Yegar
Savich escucha a Katia, bostezando. Su charla empieza a fatigarle. De pronto la
muchacha se echa a llorar. Él la mira con ojos severos al través de sus espesas
cejas, y le dice con su voz de bajo:
-No puedo casarme.
-¿Pero por qué? -suspira ella.
-Porque un pintor, un artista que vive de su
arte, no debe casarse. Los artistas debemos ser libres.
-¿Y no lo sería usted conmigo?
-No me refiero precisamente a este caso... Hablo
en general. Y digo tan sólo que los artistas y los escritores célebres no se
casan.
-¡Sí, usted también será célebre, Yegor Savich!
Pero yo... ¡Ah, mi situación es terrible!... Cuando mamá se entere de que usted
no quiere casarse, me hará la vida imposible. Tiene un genio tan arrebatado...

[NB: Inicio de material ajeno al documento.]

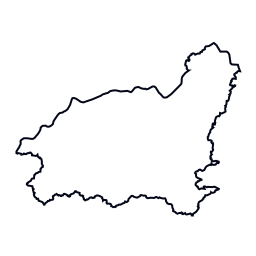 Hinthada, Ayeyarwady, Myanmar (orthographic projection), rotated 271°
{"feature_id": "60261553B48695999525720", "entity_name": "Hinthada", "entity_type": "district", "adm_level": 2, "iso_a3": "MMR", "parent_name": "Myanmar", "parent_adm1": "Ayeyarwady", "projection": "orthographic", "projection_center": [95.142, 17.923], "detail": "fine", "context": "isolated", "style": "outline", "palette": "ink", "viewbox_px": 256, "rotation_deg": 271, "n_neighbors": 0, "source": "geoboundaries", "source_scale": "gbopen_adm2", "svg_char_len": 5726}
<svg xmlns="http://www.w3.org/2000/svg" viewBox="0 0 256 256"><g transform="rotate(271 128 128)"><path d="M128.9,45.7L128.7,42.8L128.0,41.7L126.9,40.7L125.2,40.5L123.4,39.8L120.7,38.2L116.4,34.7L115.5,33.2L115.4,32.0L116.0,27.3L115.9,24.0L114.2,21.5L112.9,20.7L110.8,21.0L109.6,20.8L108.1,19.9L106.6,19.5L106.0,18.9L102.6,16.9L100.9,16.9L100.5,17.8L101.0,18.4L100.4,21.5L99.5,21.8L99.9,23.5L100.5,24.2L100.2,24.5L100.5,24.9L100.1,25.8L100.2,26.9L100.9,27.5L101.2,29.4L101.7,30.1L101.7,31.1L100.1,32.5L99.0,32.5L98.5,36.4L98.7,37.1L99.7,38.0L97.8,38.4L96.9,39.5L97.1,40.1L96.8,40.7L96.1,40.5L95.5,41.9L92.8,42.5L90.8,42.4L88.6,43.6L87.7,43.6L87.2,42.4L85.5,41.5L85.2,41.1L84.3,41.3L82.8,41.2L82.4,39.3L81.5,38.4L81.1,36.8L79.9,36.0L79.8,35.4L79.2,35.1L76.0,34.9L75.7,33.0L75.4,32.6L73.6,31.8L72.1,29.4L71.5,29.2L71.3,28.4L70.7,27.9L69.9,27.8L68.8,28.8L68.1,33.4L66.4,33.7L65.4,34.6L65.1,34.0L64.4,34.1L61.9,34.8L61.6,35.8L60.6,35.6L60.1,35.0L58.7,35.3L57.4,36.1L56.5,37.5L55.5,37.9L55.7,39.4L53.7,39.9L52.5,43.7L49.8,45.5L50.0,46.0L51.1,46.3L53.1,48.9L53.6,49.1L53.8,50.7L54.8,51.2L54.5,51.7L55.1,54.1L55.8,54.5L58.3,54.1L58.8,54.4L58.9,55.1L60.0,56.0L60.1,56.9L60.8,57.7L59.3,59.6L59.8,60.1L59.5,61.2L58.9,61.8L58.8,62.5L59.6,63.2L59.4,64.0L61.0,65.0L61.1,65.5L60.2,68.0L59.1,68.7L59.4,69.8L58.6,69.9L58.3,70.4L58.8,71.3L59.9,71.5L60.7,72.1L61.7,74.8L63.9,76.3L63.9,76.9L63.3,77.1L63.4,77.5L62.8,78.4L62.3,80.7L60.5,80.8L59.8,81.6L59.5,82.5L59.8,83.3L59.3,84.3L58.4,84.2L56.6,85.2L55.9,85.1L54.9,86.6L55.8,88.0L55.7,88.8L57.8,91.4L58.0,92.7L57.3,93.9L57.9,95.8L58.6,95.7L59.1,96.1L60.1,98.3L59.6,100.7L58.2,103.4L57.1,103.4L56.2,104.2L54.9,104.3L55.7,105.2L55.5,107.6L55.0,107.9L52.7,107.9L52.0,108.4L52.1,110.4L51.8,110.9L51.8,111.8L50.7,112.6L49.6,112.6L49.6,113.1L48.6,114.6L49.0,116.3L48.8,116.9L50.2,117.6L50.5,119.3L51.3,120.3L51.2,121.3L51.7,123.0L52.4,123.7L53.1,125.8L54.5,126.4L53.9,128.0L55.1,129.4L57.0,129.8L60.2,132.7L60.1,134.1L59.2,135.3L58.5,138.3L60.0,141.1L61.0,141.6L61.2,142.1L60.6,144.8L60.8,145.6L60.5,147.0L59.2,147.4L58.3,148.3L58.2,149.0L58.7,152.2L58.5,155.3L59.6,157.4L58.4,159.7L59.2,160.8L58.7,161.6L58.1,164.4L58.3,166.4L56.7,167.2L55.8,167.2L53.3,168.6L52.6,170.9L52.7,172.0L52.2,172.9L51.3,173.5L49.1,173.8L47.1,174.8L45.8,174.5L44.8,176.7L43.6,177.9L43.2,178.9L43.9,180.8L43.9,182.1L44.5,183.0L44.0,183.8L42.9,183.9L42.9,184.7L43.9,186.6L42.8,187.2L42.6,188.5L43.6,192.0L43.0,192.8L41.7,193.2L41.6,194.3L43.3,194.6L45.4,197.6L48.6,199.9L48.9,199.7L49.9,200.1L50.2,199.4L51.0,199.1L52.0,199.9L53.2,199.5L55.3,200.3L57.2,203.5L58.2,204.0L58.6,204.7L59.7,204.8L60.4,206.0L62.2,206.5L62.0,207.9L63.3,210.8L64.0,211.8L65.2,212.1L64.9,212.4L64.7,213.8L64.9,214.9L65.5,215.9L66.6,216.1L67.3,216.7L67.2,217.4L68.0,218.5L67.9,218.9L68.2,219.7L68.7,219.9L70.8,215.6L70.4,213.1L70.5,208.8L70.1,208.0L70.8,206.4L70.9,205.1L70.8,204.8L70.2,204.7L68.5,205.6L68.9,202.5L68.0,200.4L68.5,199.6L70.1,199.0L70.3,198.4L70.8,198.4L71.9,196.8L73.0,196.5L74.7,197.3L75.2,198.4L76.0,198.8L76.0,199.6L76.8,200.6L77.4,202.4L77.9,202.3L79.1,198.9L80.2,197.2L81.7,196.8L83.2,196.9L84.1,195.8L85.0,196.2L85.8,197.1L86.0,198.4L87.4,199.6L87.7,200.7L86.4,203.0L87.3,205.0L89.8,206.2L91.1,207.3L92.7,210.3L92.4,211.5L94.0,212.0L92.9,213.0L92.6,213.7L92.8,215.4L92.9,216.2L94.5,217.3L94.4,218.9L95.2,219.5L96.0,219.2L96.7,216.6L96.1,213.0L96.6,212.3L98.2,212.2L98.3,211.3L98.8,211.0L99.5,210.9L100.0,211.3L100.5,211.2L100.6,210.9L101.3,210.9L103.0,212.3L103.6,211.6L104.7,211.7L104.9,211.3L105.7,211.3L105.5,212.0L107.1,213.3L108.0,213.5L109.2,212.9L113.5,213.4L114.1,213.2L113.7,212.8L115.1,211.6L116.4,212.0L117.1,211.1L117.3,208.5L118.6,208.0L120.4,207.9L120.8,208.4L123.3,209.0L125.2,210.3L126.0,210.2L127.7,210.7L129.7,213.0L129.9,212.2L131.3,212.3L131.5,212.8L133.3,212.5L133.8,212.8L134.0,213.0L133.0,214.2L133.0,214.8L134.5,215.1L134.5,214.8L136.8,214.8L140.2,215.8L141.2,217.1L141.5,218.2L141.3,218.9L142.3,219.6L144.6,219.8L144.1,221.4L145.7,224.7L146.3,225.2L149.0,224.8L150.5,225.0L150.9,225.5L151.9,224.8L152.3,225.5L153.5,226.0L156.8,226.2L156.7,227.3L158.0,228.2L161.1,228.6L162.2,229.2L162.8,229.1L163.2,228.7L164.2,229.9L166.2,230.1L167.1,229.1L169.6,231.6L170.8,231.8L171.0,233.2L171.9,234.4L172.4,234.5L172.6,233.8L171.8,233.1L171.5,232.1L172.3,231.7L172.2,230.9L172.7,229.3L173.1,229.2L173.9,229.7L174.8,229.7L175.4,230.3L176.9,230.3L177.0,230.9L177.6,230.7L178.8,231.4L178.8,231.9L179.4,232.4L179.0,234.9L180.6,234.9L182.6,233.4L183.5,233.3L185.0,235.0L185.2,235.9L186.3,236.3L186.9,237.4L186.7,239.1L190.0,237.7L193.1,236.8L193.4,230.7L194.5,229.4L203.3,228.0L205.2,226.7L206.1,225.4L206.0,219.0L212.1,215.2L214.4,212.6L214.4,212.2L211.4,207.6L210.9,204.3L209.3,203.4L208.1,203.5L206.8,200.9L205.4,200.6L205.3,199.2L203.7,198.5L203.7,196.6L202.5,193.9L203.3,193.4L203.8,191.6L202.9,190.5L203.0,190.2L202.2,190.1L201.9,189.3L201.1,188.4L199.7,187.7L199.6,187.0L198.4,187.2L197.6,188.2L196.6,188.2L196.1,187.6L196.8,185.7L196.4,185.0L192.7,184.1L191.5,184.3L191.3,185.2L190.4,185.6L188.5,185.9L188.3,185.7L186.5,187.2L186.5,187.7L184.1,184.5L180.4,181.5L178.5,180.9L174.9,180.8L173.1,180.5L172.3,179.9L162.8,170.8L159.4,166.4L159.0,164.3L159.3,162.8L162.5,159.9L163.8,158.3L169.1,154.9L170.0,153.4L169.9,151.7L167.4,147.4L167.0,145.6L167.6,144.7L167.4,143.2L167.9,140.5L169.2,137.8L168.8,135.5L168.2,134.1L164.5,131.2L163.9,130.2L165.1,126.8L164.4,120.1L165.4,115.5L165.3,112.9L164.6,109.6L162.9,107.5L161.2,102.2L159.8,100.3L156.0,91.8L152.8,82.8L153.4,80.2L156.5,75.4L157.1,73.1L156.8,71.9L155.6,71.3L150.1,69.7L145.8,67.3L144.0,65.2L143.3,63.5L142.4,62.5L141.7,59.4L139.9,57.6L133.8,53.6L130.4,52.7L128.8,50.8L127.9,49.0L128.0,47.0L128.9,45.7Z" fill="none" stroke="#020617" stroke-width="2"/></g></svg>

Hace tiempo que me aconseja que no crea en sus promesas de usted. Luego, aún no
le ha pagado usted el cuarto... ¡Menudos escándalos me armará!
-¡Que se vaya al diablo su mamá de usted! Piensa
que no voy a pagarle?
Yegor Savich se levanta y empieza a pasearse por
la habitación.
-¡Yo debía irme al extranjero! -dice.
Le asegura a la muchacha que para él un viaje al
extranjero es la cosa más fácil del mundo: con pintar un cuadro y venderlo...
-¡Naturalmente! -contesta Katia-. Es lástima que
no haya usted pintado nada este verano.
-¿Acaso es posible trabajar en esta pocilga?
-grita, indignado, el pintor-. Además, ¿dónde hubiera encontrado modelos?